March 16, 2011 | 11:27AM GMT

Your opening paragraph states, "A new study from the Ponemon Institute, sponsored by Experian, finds that almost 1.5 million Americans are victims of medical identity theft – an increase from last year. While consumers grasp the importance of protecting their medical and personal information, it reports, few take the precautions to avoid medical ID theft."

And yet your story does not provide *any* precautions to avoid medical ID theft.

Your concluding paragraph says (in part), "Our study shows that the risk and high cost of medical identity theft are not resonating with the public, revealing a serious need for greater education and awareness," said Larry Ponemon, chairman and founder of the Ponemon Institute."

So, where is the educational piece of your story that explains exactly what "medical identity theft" is?

Try again.

skater1 says: Identity theft
March 15, 2011 | 2:07PM GMT

This is a very interesting situation. I was a victim in a very strange way.
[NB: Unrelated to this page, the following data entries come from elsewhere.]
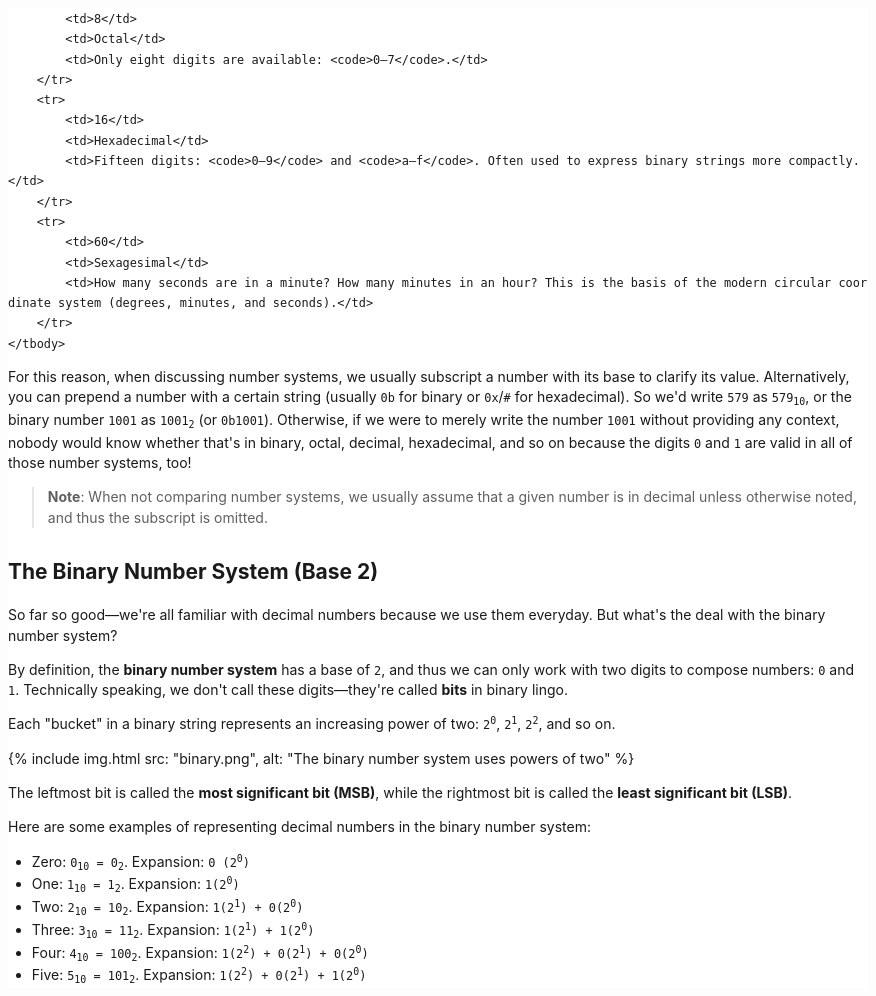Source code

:             <td>8</td>
            <td>Octal</td>
            <td>Only eight digits are available: <code>0–7</code>.</td>
        </tr>
        <tr>
            <td>16</td>
            <td>Hexadecimal</td>
            <td>Fifteen digits: <code>0–9</code> and <code>a–f</code>. Often used to express binary strings more compactly.</td>
        </tr>
        <tr>
            <td>60</td>
            <td>Sexagesimal</td>
            <td>How many seconds are in a minute? How many minutes in an hour? This is the basis of the modern circular coordinate system (degrees, minutes, and seconds).</td>
        </tr>
    </tbody>
</table>

For this reason, when discussing number systems, we usually subscript a number with its base to clarify its value. Alternatively, you can prepend a number with a certain string (usually <code>0b</code> for binary or <code>0x</code>/<code>#</code> for hexadecimal). So we'd write <code>579</code> as <code>579<sub>10</sub></code>, or the binary number <code>1001</code> as <code>1001<sub>2</sub></code> (or <code>0b1001</code>). Otherwise, if we were to merely write the number <code>1001</code> without providing any context, nobody would know whether that's in binary, octal, decimal, hexadecimal, and so on because the digits <code>0</code> and <code>1</code> are valid in all of those number systems, too!

> **Note**: When not comparing number systems, we usually assume that a given number is in decimal unless otherwise noted, and thus the subscript is omitted.

## The Binary Number System (Base 2)

So far so good—we're all familiar with decimal numbers because we use them everyday. But what's the deal with the binary number system?

By definition, the **binary number system** has a base of <code>2</code>, and thus we can only work with two digits to compose numbers: <code>0</code> and <code>1</code>. Technically speaking, we don't call these digits—they're called **bits** in binary lingo.

Each "bucket" in a binary string represents an increasing power of two: <code>2<sup>0</sup></code>, <code>2<sup>1</sup></code>, <code>2<sup>2</sup></code>, and so on.

{% include img.html src: "binary.png", alt: "The binary number system uses powers of two" %}

The leftmost bit is called the **most significant bit (MSB)**, while the rightmost bit is called the **least significant bit (LSB)**.

Here are some examples of representing decimal numbers in the binary number system:

- Zero: <code>0<sub>10</sub> = 0<sub>2</sub></code>. Expansion: <code>0 (2<sup>0</sup>)</code>
- One: <code>1<sub>10</sub> = 1<sub>2</sub></code>. Expansion: <code>1(2<sup>0</sup>)</code>
- Two: <code>2<sub>10</sub> = 10<sub>2</sub></code>. Expansion: <code>1(2<sup>1</sup>) + 0(2<sup>0</sup>)</code>
- Three: <code>3<sub>10</sub> = 11<sub>2</sub></code>. Expansion: <code>1(2<sup>1</sup>) + 1(2<sup>0</sup>)</code>
- Four: <code>4<sub>10</sub> = 100<sub>2</sub></code>. Expansion: <code>1(2<sup>2</sup>) + 0(2<sup>1</sup>) + 0(2<sup>0</sup>)</code>
- Five: <code>5<sub>10</sub> = 101<sub>2</sub></code>. Expansion: <code>1(2<sup>2</sup>) + 0(2<sup>1</sup>) + 1(2<sup>0</sup>)</code>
Someone without insurance made up a SSN which happened to be mine. The billing company (radiology) billed my insurance company for a procedure (luckily it was simple) that I never had in a hospital I was never a patient at. I reported it to the police and to all of the credit bureau's, Experian as well and everything worked out. The patient used a fake name, bd, address, phone, etc. In this case I could not have done anything except react they way I did but you really have to report the issue. This can happen to you.